I am looking for some probable choices to efficiently populate a relational SQL Server database from xml files. So basically I visualize a three step process to accomplish it;
- Read XML from a public url
- populate sql db which is similar to xml schema
- populate the target relational sql db.
I am not sure if mapping the xml directly to the target db is achieveable easily ie. skipping step 2, but my inclination is that it would make the process a little bit complicated.
The xml reading part from a public url would be something like http://www.abc.com/xmlfeed.xml which would require a nightly routine to make this file available to be processed. Some thing like windows task schedular..or any better way?
I have only two days to make this work, so I would prefer anything that is quick to implement with less coding effort. However I do need this method to be maintainable in the future, as I would be receiving the new xml data every day with the same old schema. In case the schema changes a little bit, I would like the process of tweaking the routine to be hassle free.
I thought that migration of legacy data to SQL Server would be a few minutes task due to the frequency of such requirement, but to my surprise there are very little discussion/comparisions on the internet for different xml migration techniques.I am really confused to decide on the route that I should take, a pure SQL Server solution like SSIS or something like xml parsers.
As I read your post through, my very first idea was SSIS, and at the end you wrote it yourself.
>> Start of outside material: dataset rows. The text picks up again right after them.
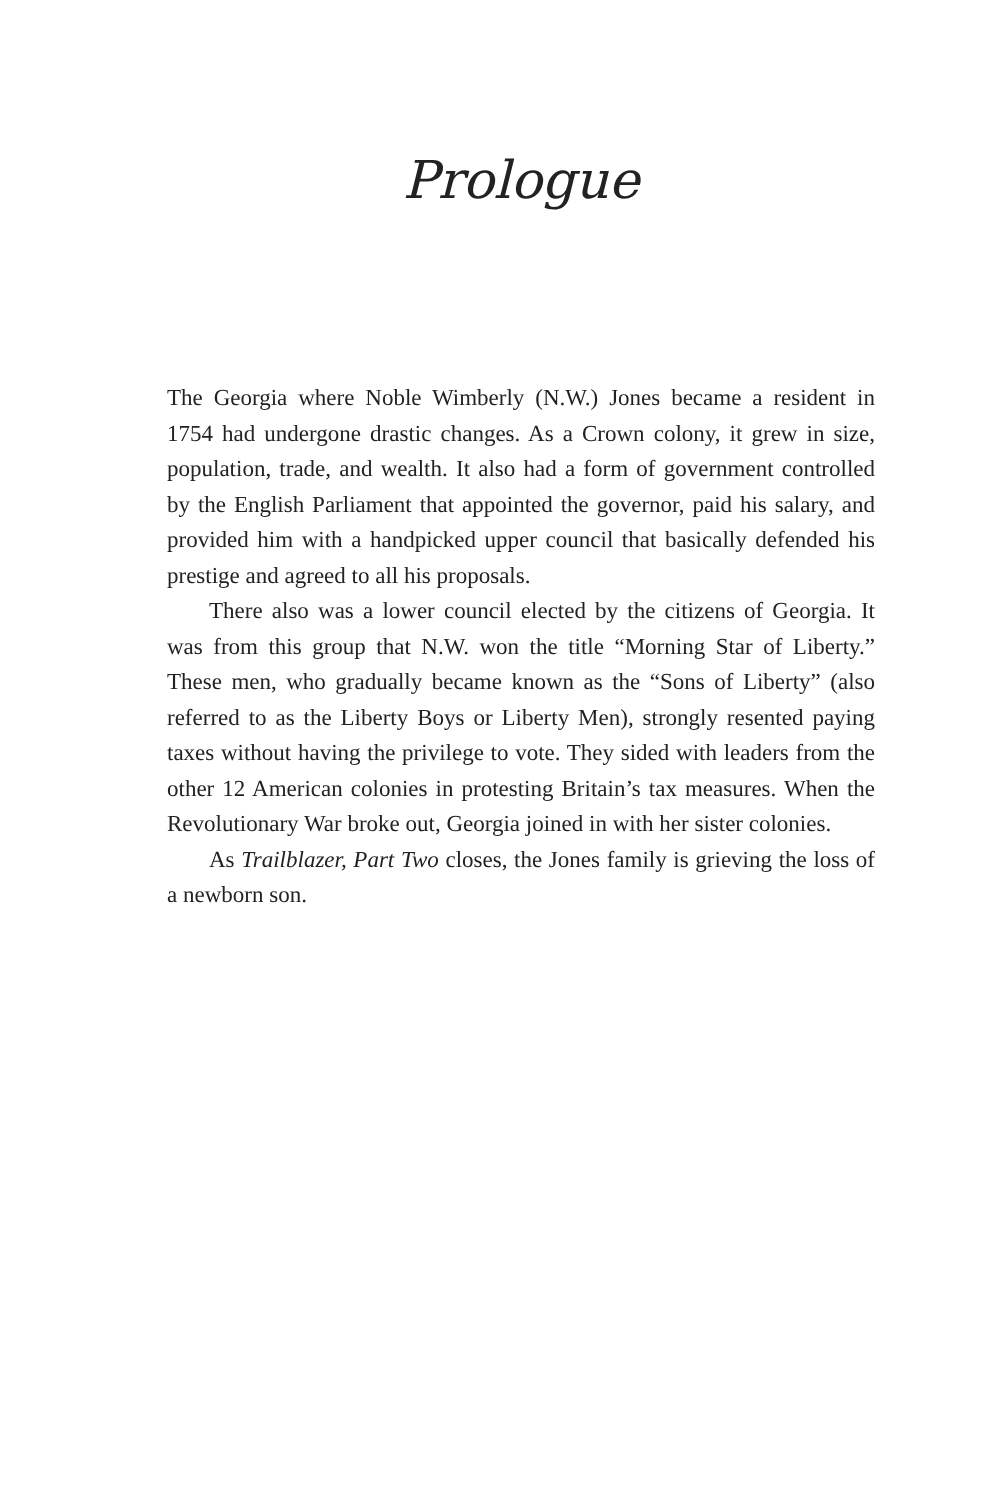Prologue
The Georgia where Noble Wimberly (N.W.) Jones became a resident in 1754 had undergone drastic changes. As a Crown colony, it grew in size, population, trade, and wealth. It also had a form of government controlled by the English Parliament that appointed the governor, paid his salary, and provided him with a handpicked upper council that basically defended his prestige and agreed to all his proposals.
There also was a lower council elected by the citizens of Georgia. It was from this group that N.W. won the title “Morning Star of Liberty.” These men, who gradually became known as the “Sons of Liberty” (also referred to as the Liberty Boys or Liberty Men), strongly resented paying taxes without having the privilege to vote. They sided with leaders from the other 12 American colonies in protesting Britain’s tax measures. When the Revolutionary War broke out, Georgia joined in with her sister colonies.
As Trailblazer, Part Two closes, the Jones family is grieving the loss of a newborn son.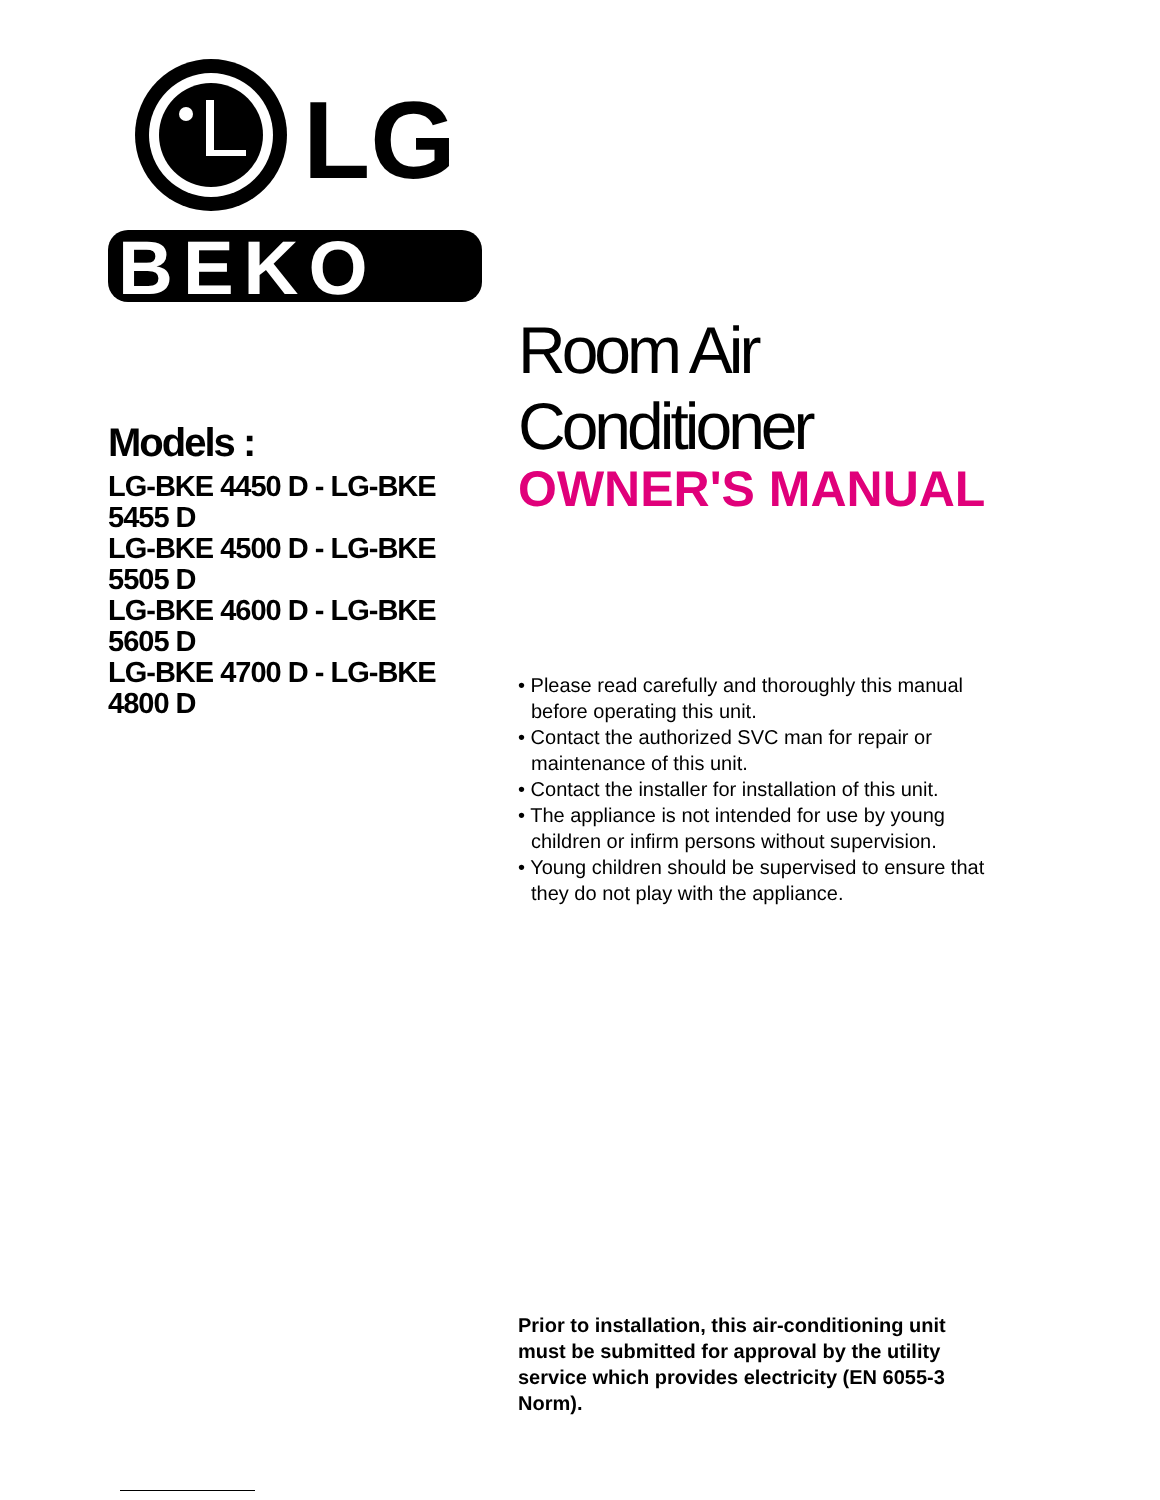LG
BEKO
Models :
LG-BKE 4450 D - LG-BKE 5455 D
LG-BKE 4500 D - LG-BKE 5505 D
LG-BKE 4600 D - LG-BKE 5605 D
LG-BKE 4700 D - LG-BKE 4800 D
Room Air Conditioner
OWNER'S MANUAL
• Please read carefully and thoroughly this manual before operating this unit.
• Contact the authorized SVC man for repair or maintenance of this unit.
• Contact the installer for installation of this unit.
• The appliance is not intended for use by young children or infirm persons without supervision.
• Young children should be supervised to ensure that they do not play with the appliance.
Prior to installation, this air-conditioning unit must be submitted for approval by the utility service which provides electricity (EN 6055-3 Norm).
Especially if you are familiar with it, I recommend it. You can implement such a solution in two days.
After you implemented the ETL process you can create an SQL Server Agent job which will schedule your SSIS package to run at the time you want it to run. It supports running packages from SQL Server or File System.
EDIT
According to your example. It’s fully possibe to implement such a solution in SSIS. I give some screenshot about a sample project which process your XML sturcture.
First image shows that the SSIS package consists of 3 control flow steps. Each of them is a Data Flow Task. First it process the manufacturers then the models then cars.
I implemented only the manufacturers part. This is shown in image #2 and #3. (They overlap a little bit.) In #2 I read the XML content (XML Source task), aggregate it (Aggregation task) by manufacturer. Then I sort them also by manufacturer name (Sort task). On the other side I read the manufacturers existing in SQL database (through OLE DB Source task), then this will be also sorted.
After that these two sources are merged (Merge join task) by a join operation (similar as in SQL). In this case this is a FULL OUTER JOIN so you can figure out which manufacturer is new and which one should be deleted. I split the records into two parts according the previous two conditions (new, deleted).
Finally I add the new manufacturers through an OLE DB Destination task, and delete the missing manufacturers with the help of an OLE DB Command task. In the latter case I assume there’s a stored procedure (called DeleteManufacturer(@ManufacturerName)) in SQL which will delete the manufacturer and all attached models and cars. (Cascade Delete)
The other two data flow tasks should be implemented in the same way. If you should uptade the matching records, the Conditional Split task must have three conditions and a new tree bunch attached to this third condition. Here a new OLE DB Command can be used with an UPDATE statement.
As I wrote previously if you are ready with the package, an SQL Server Agent job should be created, which will run your package at night (or at the time you wish).